В 1942 г. после побега из армии вернулись на родину уроженцы Починковского района Горьковской области И. П. Павликов и А. М. Стаченков. Однако отсиживаться по погребам или чащам они вовсе не собирались. Наоборот, дезертиры решили взять свой район под контроль. Начали с того, что украли три мешка ржи, а на вырученные деньги купили у жены лесника два обреза. После этого Павликов и Стаченков три месяца терроризировали местное население. В качестве акций устрашения они убили секретаря местной парторганизации и сожгли дома нескольких колхозников, отказавшихся снабжать их едой и деньгами. И только в феврале 1943 г. банда была накрыта милицией. Павликов сдался, а Стаченков, попав в засаду, отстреливался до последнего и был убит.
Обучение призывников азам строевой подготовки
Впоследствии на допросе Павликова спросили: «Что способствовало вам укрываться от органов власти?» Тот ответил: «Население села Уч-Майдана и других селений района нас боялось, не сообщало органам власти о нашем местонахождении».[466]Надо отметить, что из-за большого числа дезертиров у следственных органов не хватало времени на тщательное расследование каждого случая. Дела, как правило, велись поверхностно, данные о дезертирстве вписывались в протокол со слов обвиняемого без всякой проверки. Детали побега с фронта, местонахождение оружия и соучастники не выявлялись. В общем, приговоры штамповались по-стахановски. 63 % дел «расследовались» в течение одного дня, а 18 % – в срок от одного до пяти дней.[467]
Дезертиры, имея оружие, совершали дерзкие набеги на населенные пункты. Так, в один из майских дней все того же 42-го года группа пьяных дезертиров средь бела дня напала на деревню Ломовка. Выйдя на центральную улицу, они открыли шквальный огонь по домам местных активистов: председателя сельсовета, его секретаря и комсомольцев-колхозников. По всей вероятности, неопознанные бандиты были родом из этой деревни, во всяком случае, хорошо знали, кто и где живет. В ходе обстрела погибла рядовая колхозница Фомичева, а указанные активисты успели спрятаться. Дезертиры же ушли безнаказанными.
В первые месяцы 1942 г. дезертирами был совершен ряд убийств в Сергачском, Городецком и Борском районах Горьковской области. В городе Муром бандиты, ранее дезертировавшие из Красной Армии с оружием, только при ограблении одного дома убили сразу шесть человек! При этом погибла вся семья эвакуированного из Ленинграда профессора Буйновского.
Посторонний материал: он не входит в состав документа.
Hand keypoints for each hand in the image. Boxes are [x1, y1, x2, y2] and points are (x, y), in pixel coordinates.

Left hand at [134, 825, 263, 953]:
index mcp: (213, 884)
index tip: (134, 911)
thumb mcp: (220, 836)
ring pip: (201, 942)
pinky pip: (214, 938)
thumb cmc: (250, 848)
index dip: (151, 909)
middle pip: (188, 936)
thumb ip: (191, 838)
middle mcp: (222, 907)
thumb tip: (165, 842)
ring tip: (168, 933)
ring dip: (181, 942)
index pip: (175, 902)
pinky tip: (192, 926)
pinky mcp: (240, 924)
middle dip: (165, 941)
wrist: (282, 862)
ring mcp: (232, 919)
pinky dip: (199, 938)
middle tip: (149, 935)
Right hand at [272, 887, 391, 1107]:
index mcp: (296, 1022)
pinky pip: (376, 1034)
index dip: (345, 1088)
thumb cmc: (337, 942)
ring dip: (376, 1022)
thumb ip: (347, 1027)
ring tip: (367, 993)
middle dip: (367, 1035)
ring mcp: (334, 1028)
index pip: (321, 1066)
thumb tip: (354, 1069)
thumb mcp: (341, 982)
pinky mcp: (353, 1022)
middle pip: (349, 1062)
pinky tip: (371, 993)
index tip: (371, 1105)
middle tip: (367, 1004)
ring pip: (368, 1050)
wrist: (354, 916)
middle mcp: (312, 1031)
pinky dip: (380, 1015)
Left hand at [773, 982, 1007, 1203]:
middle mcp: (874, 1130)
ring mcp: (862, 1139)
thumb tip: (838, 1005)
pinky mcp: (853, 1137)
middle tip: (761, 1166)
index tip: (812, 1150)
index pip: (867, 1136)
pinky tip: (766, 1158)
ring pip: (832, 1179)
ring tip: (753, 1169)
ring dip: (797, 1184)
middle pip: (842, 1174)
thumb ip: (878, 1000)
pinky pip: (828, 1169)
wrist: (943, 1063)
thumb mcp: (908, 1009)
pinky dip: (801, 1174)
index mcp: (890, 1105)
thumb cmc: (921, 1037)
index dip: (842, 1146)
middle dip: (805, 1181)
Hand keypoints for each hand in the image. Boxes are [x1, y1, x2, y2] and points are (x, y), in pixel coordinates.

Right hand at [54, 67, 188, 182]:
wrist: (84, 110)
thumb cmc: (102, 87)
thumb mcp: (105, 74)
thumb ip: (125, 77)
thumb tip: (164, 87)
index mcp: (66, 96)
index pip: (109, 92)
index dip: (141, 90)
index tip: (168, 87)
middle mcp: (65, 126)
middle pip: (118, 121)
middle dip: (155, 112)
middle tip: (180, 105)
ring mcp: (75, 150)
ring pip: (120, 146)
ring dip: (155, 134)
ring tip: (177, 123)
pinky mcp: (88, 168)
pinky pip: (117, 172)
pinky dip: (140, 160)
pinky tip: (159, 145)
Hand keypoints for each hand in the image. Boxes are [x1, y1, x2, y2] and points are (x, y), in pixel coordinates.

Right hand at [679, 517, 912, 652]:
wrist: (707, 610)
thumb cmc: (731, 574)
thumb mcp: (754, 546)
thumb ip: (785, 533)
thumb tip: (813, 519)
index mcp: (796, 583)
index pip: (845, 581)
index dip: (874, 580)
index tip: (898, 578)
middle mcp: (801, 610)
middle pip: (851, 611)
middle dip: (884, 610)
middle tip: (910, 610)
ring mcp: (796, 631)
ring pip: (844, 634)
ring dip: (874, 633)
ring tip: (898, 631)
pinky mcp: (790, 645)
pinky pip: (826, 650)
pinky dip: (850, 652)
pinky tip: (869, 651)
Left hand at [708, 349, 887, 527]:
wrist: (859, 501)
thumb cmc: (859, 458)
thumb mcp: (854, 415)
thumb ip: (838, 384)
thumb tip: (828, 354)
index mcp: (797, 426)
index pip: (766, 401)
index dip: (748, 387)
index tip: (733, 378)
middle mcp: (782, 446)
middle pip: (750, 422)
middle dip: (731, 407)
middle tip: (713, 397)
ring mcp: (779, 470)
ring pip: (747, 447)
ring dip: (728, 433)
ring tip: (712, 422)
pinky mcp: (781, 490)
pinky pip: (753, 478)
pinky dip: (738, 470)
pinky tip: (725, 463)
Заместитель начальника УНКВД Горьковской области М. С. Балыбердин писал секретарю обкома: «В ряде районов партийно-политическая работа в направлении усиления революционной бдительности проводится совершенно недостаточно. Например, в Краснооктябрьском районе оперативной группой областного управления милиции выявлено и задержано свыше 50 дезертиров и уклоняющихся от призыва в Красную Армию. При проведении операций установлено проявление группового дезертирства, сочувственное отношение части населения к пойманным дезертирам, укрывательство дезертиров, в том числе местными активистами, демонстративные проводы пойманных дезертиров».[468]
Впрочем, и в крупных городах, несмотря на, казалось бы, строгие военные порядки, дезертирам удавалось не просто скрываться, а жить прямо у себя дома. Так, некто Шатков сбежал с фронта 28 ноября 1941 г. и прибыл в родной Горький, где без всякой прописки проживал со своей семьей. Задержан «пацифист» был лишь 11 января 1942 г., опять же после получения сообщения командира части.